Jim had whipped off Gordon’s belt and was using it to hogtie him, then jumped up and went to Oldham. “Don’t move or I’ll kill you,” he told Oldham, and something in his voice must have made it clear that he wasn’t bluffing because the other laid still. Pulling out his handkerchief, Jim covered his hand with it before reaching into Oldham’s pocket and pulling out a switchblade that he tossed to one side.

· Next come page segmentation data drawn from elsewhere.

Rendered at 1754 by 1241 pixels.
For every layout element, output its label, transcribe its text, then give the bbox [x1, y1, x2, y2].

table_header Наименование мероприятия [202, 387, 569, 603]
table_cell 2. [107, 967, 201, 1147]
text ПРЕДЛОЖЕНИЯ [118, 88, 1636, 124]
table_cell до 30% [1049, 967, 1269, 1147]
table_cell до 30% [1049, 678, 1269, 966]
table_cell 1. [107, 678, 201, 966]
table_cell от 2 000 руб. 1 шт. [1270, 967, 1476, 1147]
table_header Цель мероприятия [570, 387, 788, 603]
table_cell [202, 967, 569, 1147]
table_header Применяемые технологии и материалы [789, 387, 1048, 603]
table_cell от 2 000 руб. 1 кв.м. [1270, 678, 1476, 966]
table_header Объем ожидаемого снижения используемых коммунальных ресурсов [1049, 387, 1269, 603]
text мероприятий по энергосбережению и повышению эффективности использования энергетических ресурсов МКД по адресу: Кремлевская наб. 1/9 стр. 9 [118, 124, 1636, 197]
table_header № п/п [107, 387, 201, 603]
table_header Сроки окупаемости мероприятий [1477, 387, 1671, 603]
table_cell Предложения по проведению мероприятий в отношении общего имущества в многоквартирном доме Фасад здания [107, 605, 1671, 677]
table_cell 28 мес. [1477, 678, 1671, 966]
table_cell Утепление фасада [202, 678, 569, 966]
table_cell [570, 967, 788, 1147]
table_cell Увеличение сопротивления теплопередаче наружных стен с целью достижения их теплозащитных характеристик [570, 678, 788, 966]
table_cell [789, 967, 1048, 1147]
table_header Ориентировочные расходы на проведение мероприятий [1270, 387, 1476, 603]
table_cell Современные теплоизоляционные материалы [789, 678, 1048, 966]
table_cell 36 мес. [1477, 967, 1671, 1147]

“Betty,” Oldham gasped. “Dr. Knox. Listen. I can help. You’re the last, you know. Our sources inside the project gave us all the names, and we got a few more that weren’t on the list but were obviously working with the others. It’ll be too hard for you alone. But with my assistance perhaps you can still have a chance to succeed. Gordon did all the killing. I swear it. I didn’t want that. Let me go and we can work together -“
“You actually think that I’d be dumb enough to trust you?” Betty asked. “You never did think much of women, did you, professor? And since it’s apparently escaped your own keen powers of observation, I’ll point out that I’m not alone.”
“What are we going to do with these guys?” Jim asked. “If we let them go, they’ll just keep trying to get us. But we can’t imprison them.” That left one ugly alternative, one that he shied from.
Betty looked at him, a humorless smile slowly spreading across her face. “You’re right.
We
can’t imprison them. And I won’t do what these two would have done to us. But these two juvenile delinquents must be runaways. And the justice system in 1964 doesn’t look kindly on criminal juvenile delinquent runaways.” She knelt, pinning the handle of Gordon’s knife to the ground with a knee and then, wincing, drew her arm across the edge of the knife. Standing up, the shallow cut dripping blood that she smeared across one cheek, Betty took a deep breath.